» WHAT THE TASK REQUIRES: Change every "ИТ-проекты" in the rows below to "Проекты" and keep everything else the same. Leave the pictures out of your answer.

» SUPPLIED RECORDS:
=== Section Start ===
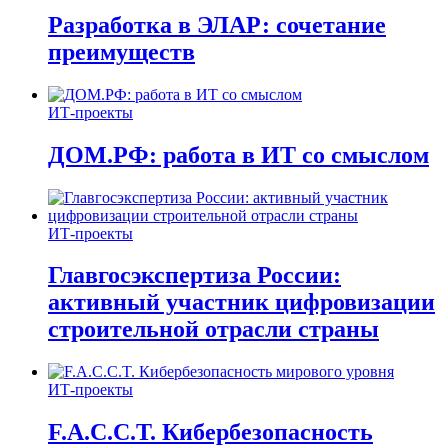
Разработка в ЭЛАР: сочетание
преимуществ
ИТ-проекты
ДОМ.РФ: работа в ИТ со смыслом
ИТ-проекты
Главгосэкспертиза России:
активный участник цифровизации
строительной отрасли страны
ИТ-проекты
F.A.C.C.T. Кибербезопасность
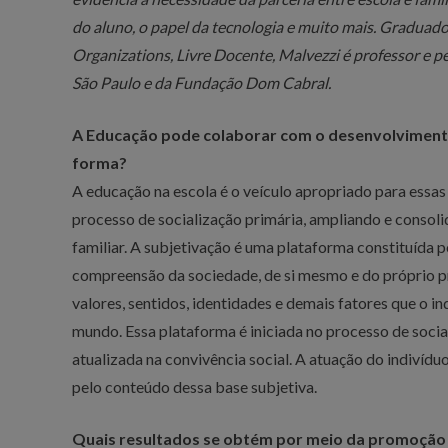
do aluno, o papel da tecnologia e muito mais.
Graduado 
Organizations, Livre Docente, Malvezzi é professor e p
São Paulo e da Fundação Dom Cabral.
A Educação pode colaborar com o desenvolvimento
forma?
A educação na escola é o veículo apropriado para essas
processo de socialização primária, ampliando e consoli
familiar. A subjetivação é uma plataforma constituída po
compreensão da sociedade, de si mesmo e do próprio p
valores, sentidos, identidades e demais fatores que o 
mundo. Essa plataforma é iniciada no processo de socia
atualizada na convivência social. A atuação do indivíd
pelo conteúdo dessa base subjetiva.
Quais resultados se obtém por meio da promoção 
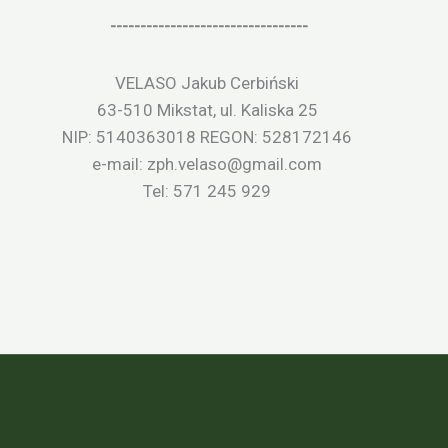
---------------------------------
VELASO Jakub Cerbiński
63-510 Mikstat, ul. Kaliska 25
NIP: 5140363018 REGON: 528172146
e-mail: zph.velaso@gmail.com
Tel: 571 245 929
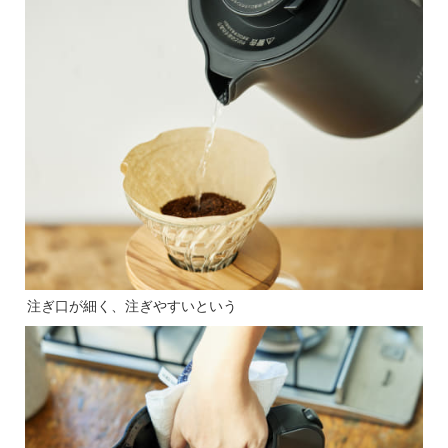
注ぎ口が細く、注ぎやすいという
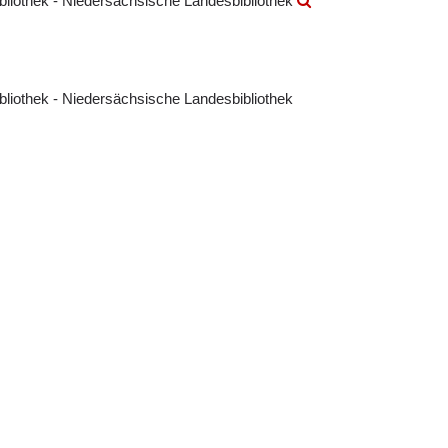
ibliothek - Niedersächsische Landesbibliothek
ibliothek - Niedersächsische Landesbibliothek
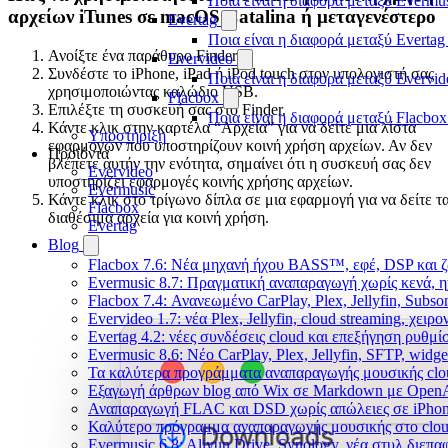
Ποια είναι η διαφορά μεταξύ Evermu
αρχείων iTunes σε macOS Catalina ή μεταγενέστερο
Evertag
Ποια είναι η διαφορά μεταξύ Evertag
Ανοίξτε ένα παράθυρο Finder.
Evervideo
Συνδέστε το iPhone, iPad ή iPod touch στον υπολογιστή σας
Ποια είναι η διαφορά μεταξύ Evervid
χρησιμοποιώντας καλώδιο USB.
Flacbox
Επιλέξτε τη συσκευή σας στο Finder.
Ποια είναι η διαφορά μεταξύ Flacbox
Κάντε κλικ στην καρτέλα “Αρχεία” για να δείτε μια λίστα
Υποστήριξη
εφαρμογών που υποστηρίζουν κοινή χρήση αρχείων. Αν δεν
Προϊόντα
βλέπετε αυτήν την ενότητα, σημαίνει ότι η συσκευή σας δεν
Evervideo
υποστηρίζει εφαρμογές κοινής χρήσης αρχείων.
Evermusic
Κάντε κλικ στο τρίγωνο δίπλα σε μια εφαρμογή για να δείτε τ
Flacbox
διαθέσιμα αρχεία για κοινή χρήση.
Evertag
Blog
Flacbox 7.6: Νέα μηχανή ήχου BASS™, εφέ, DSP και ζ
Evermusic 8.7: Πραγματική αναπαραγωγή χωρίς κενά, η
Flacbox 7.4: Ανανεωμένο CarPlay, Plex, Jellyfin, Subso
Evervideo 1.7: νέα Plex, Jellyfin, cloud streaming, χει
Evertag 4.2: νέες συνδέσεις cloud και επεξήγηση ρυθμ
Evermusic 8.6: Νέο CarPlay, Plex, Jellyfin, SFTP, widge
Τα καλύτερα προγράμματα αναπαραγωγής μουσικής clou
Εξαγωγή άρθρων blog από Wix σε Markdown με Open
Αναπαραγωγή FLAC και DSD χωρίς απώλειες σε iPhon
Καλύτερο πρόγραμμα αναπαραγωγής μουσικής στο cloud
Evermusic 6.8: Aliyun Drive, Synology, νέα στυλ διεπα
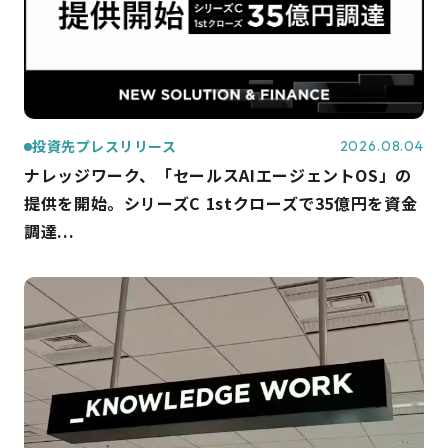
投資先プレスリリース
2026.08.04
ナレッジワーク、「セールスAIエージェントOS」の
提供を開始。シリーズC 1stクローズで35億円を資金
調達...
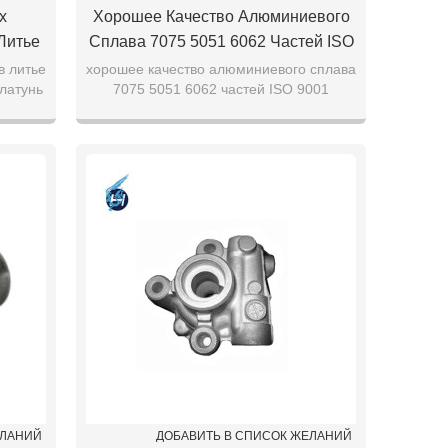
х
Хорошее Качество Алюминиевого
Литье
Сплава 7075 5051 6062 Частей ISO
 Цинк
9001 Китайский Поставщик
в литье
хорошее качество алюминиевого сплава
латунь
7075 5051 6062 частей ISO 9001
ющей
Высокого Класса Индивидуальные
Китайский Поставщик высокого класса
Услуги
индивидуальные услуги
ЕЛАНИЙ
ДОБАВИТЬ В СПИСОК ЖЕЛАНИЙ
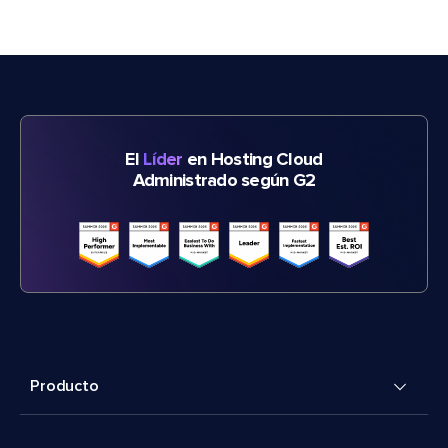
El
Líder
en Hosting Cloud
Administrado según G2
Producto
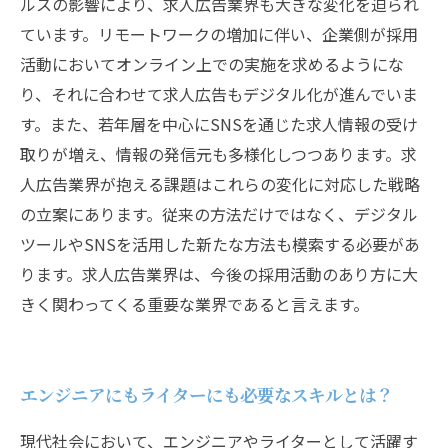
ルスの影響により、求人広告業界も大きな変化を迫られ
ています。リモートワークの増加に伴い、企業側が採用
活動においてオンライン上での実施を求めるようにな
り、それに合わせて求人広告もデジタル化が進んでいま
す。また、若年層を中心にSNSを通じた求人情報の受け
取りが増え、情報の発信元も多様化しつつあります。求
人広告業界が抱える課題はこれらの変化に対応した戦略
の立案にあります。従来の方法だけではなく、デジタル
ツールやSNSを活用した新たな方法も模索する必要があ
ります。求人広告業界は、今後の採用活動のあり方に大
きく関わってくる重要な業界であると言えます。
エンジニアにもライターにも必要なスキルとは？
現代社会において、エンジニアやライターとして活躍す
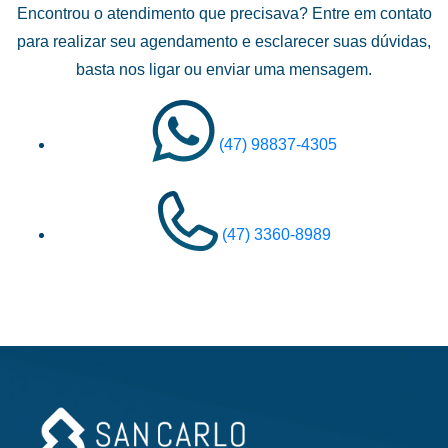
Encontrou o atendimento que precisava? Entre em contato
para realizar seu agendamento e esclarecer suas dúvidas,
basta nos ligar ou enviar uma mensagem.
(47) 98837-4305
(47) 3360-8989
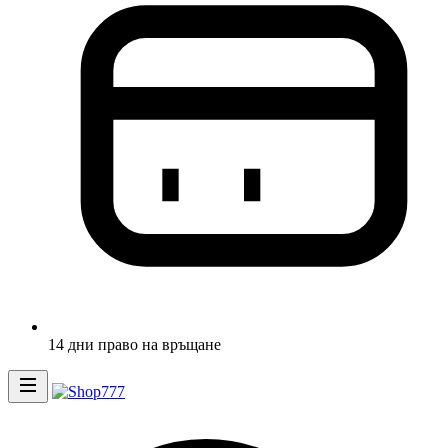
14 дни право на връщане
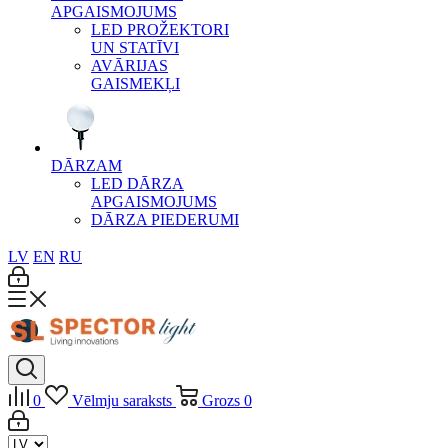
APGAISMOJUMS
LED PROŽEKTORI
UN STATĪVI
AVĀRIJAS
GAISMEKĻI
DĀRZAM
LED DĀRZA
APGAISMOJUMS
DĀRZA PIEDERUMI
LV
EN
RU
0
Vēlmju saraksts
Grozs
0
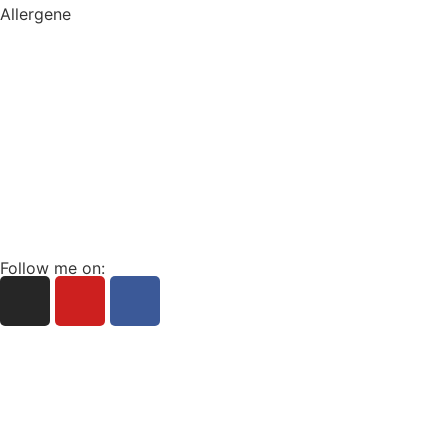
Allergene
Home
Süsse Meisterwerke
Hochzeitstorten
Sweet Catering
Online Showroom
Me & my Cakes
Kontakt
Follow me on:
+49 162 2133260
info@cake-artist.de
=== Section End ===
» WRITTEN ANSWER:
Разработка в ЭЛАР: сочетание
преимуществ
Проекты
ДОМ.РФ: работа в ИТ со смыслом
Проекты
Главгосэкспертиза России:
активный участник цифровизации
строительной отрасли страны
Проекты
F.A.C.C.T. Кибербезопасность
do aluno, o papel da tecnologia e muito mais.
Graduado 
Organizations, Livre Docente, Malvezzi é professor e p
São Paulo e da Fundação Dom Cabral.
A Educação pode colaborar com o desenvolvimento
forma?
A educação na escola é o veículo apropriado para essas
processo de socialização primária, ampliando e consoli
familiar. A subjetivação é uma plataforma constituída po
compreensão da sociedade, de si mesmo e do próprio p
valores, sentidos, identidades e demais fatores que o 
mundo. Essa plataforma é iniciada no processo de socia
atualizada na convivência social. A atuação do indivíd
pelo conteúdo dessa base subjetiva.
Quais resultados se obtém por meio da promoção 
---------------------------------
VELASO Jakub Cerbiński
63-510 Mikstat, ul. Kaliska 25
NIP: 5140363018 REGON: 528172146
e-mail: zph.velaso@gmail.com
Tel: 571 245 929
注ぎ口が細く、注ぎやすいという
ibliothek - Niedersächsische Landesbibliothek
ibliothek - Niedersächsische Landesbibliothek
Ποια είναι η διαφορά μεταξύ Evermu
αρχείων iTunes σε macOS Catalina ή μεταγενέστερο
Evertag
Ποια είναι η διαφορά μεταξύ Evertag
Ανοίξτε ένα παράθυρο Finder.
Evervideo
Συνδέστε το iPhone, iPad ή iPod touch στον υπολογιστή σας
Ποια είναι η διαφορά μεταξύ Evervid
χρησιμοποιώντας καλώδιο USB.
Flacbox
Επιλέξτε τη συσκευή σας στο Finder.
Ποια είναι η διαφορά μεταξύ Flacbox
Κάντε κλικ στην καρτέλα “Αρχεία” για να δείτε μια λίστα
Υποστήριξη
εφαρμογών που υποστηρίζουν κοινή χρήση αρχείων. Αν δεν
Προϊόντα
βλέπετε αυτήν την ενότητα, σημαίνει ότι η συσκευή σας δεν
Evervideo
υποστηρίζει εφαρμογές κοινής χρήσης αρχείων.
Evermusic
Κάντε κλικ στο τρίγωνο δίπλα σε μια εφαρμογή για να δείτε τ
Flacbox
διαθέσιμα αρχεία για κοινή χρήση.
Evertag
Blog
Flacbox 7.6: Νέα μηχανή ήχου BASS™, εφέ, DSP και ζ
Evermusic 8.7: Πραγματική αναπαραγωγή χωρίς κενά, η
Flacbox 7.4: Ανανεωμένο CarPlay, Plex, Jellyfin, Subso
Evervideo 1.7: νέα Plex, Jellyfin, cloud streaming, χει
Evertag 4.2: νέες συνδέσεις cloud και επεξήγηση ρυθμ
Evermusic 8.6: Νέο CarPlay, Plex, Jellyfin, SFTP, widge
Τα καλύτερα προγράμματα αναπαραγωγής μουσικής clou
Εξαγωγή άρθρων blog από Wix σε Markdown με Open
Αναπαραγωγή FLAC και DSD χωρίς απώλειες σε iPhon
Καλύτερο πρόγραμμα αναπαραγωγής μουσικής στο cloud
Evermusic 6.8: Aliyun Drive, Synology, νέα στυλ διεπα
投資先プレスリリース
2026.08.04
ナレッジワーク、「セールスAIエージェントOS」の
提供を開始。シリーズC 1stクローズで35億円を資金
調達...
х
Хорошее Качество Алюминиевого
Литье
Сплава 7075 5051 6062 Частей ISO
 Цинк
9001 Китайский Поставщик
в литье
хорошее качество алюминиевого сплава
латунь
7075 5051 6062 частей ISO 9001
ющей
Высокого Класса Индивидуальные
Китайский Поставщик высокого класса
Услуги
индивидуальные услуги
ЕЛАНИЙ
ДОБАВИТЬ В СПИСОК ЖЕЛАНИЙ
El
Líder
en Hosting Cloud
Administrado según G2
Producto
ルスの影響により、求人広告業界も大きな変化を迫られ
ています。リモートワークの増加に伴い、企業側が採用
活動においてオンライン上での実施を求めるようにな
り、それに合わせて求人広告もデジタル化が進んでいま
す。また、若年層を中心にSNSを通じた求人情報の受け
取りが増え、情報の発信元も多様化しつつあります。求
人広告業界が抱える課題はこれらの変化に対応した戦略
の立案にあります。従来の方法だけではなく、デジタル
ツールやSNSを活用した新たな方法も模索する必要があ
ります。求人広告業界は、今後の採用活動のあり方に大
きく関わってくる重要な業界であると言えます。
エンジニアにもライターにも必要なスキルとは？
現代社会において、エンジニアやライターとして活躍す
Encontrou o atendimento que precisava? Entre em contato
para realizar seu agendamento e esclarecer suas dúvidas,
basta nos ligar ou enviar uma mensagem.
(47) 98837-4305
(47) 3360-8989
14 дни право на връщане
APGAISMOJUMS
LED PROŽEKTORI
UN STATĪVI
AVĀRIJAS
GAISMEKĻI
DĀRZAM
LED DĀRZA
APGAISMOJUMS
DĀRZA PIEDERUMI
LV
EN
RU
0
Vēlmju saraksts
Grozs
0
Allergene
Home
Süsse Meisterwerke
Hochzeitstorten
Sweet Catering
Online Showroom
Me & my Cakes
Kontakt
Follow me on:
+49 162 2133260
info@cake-artist.de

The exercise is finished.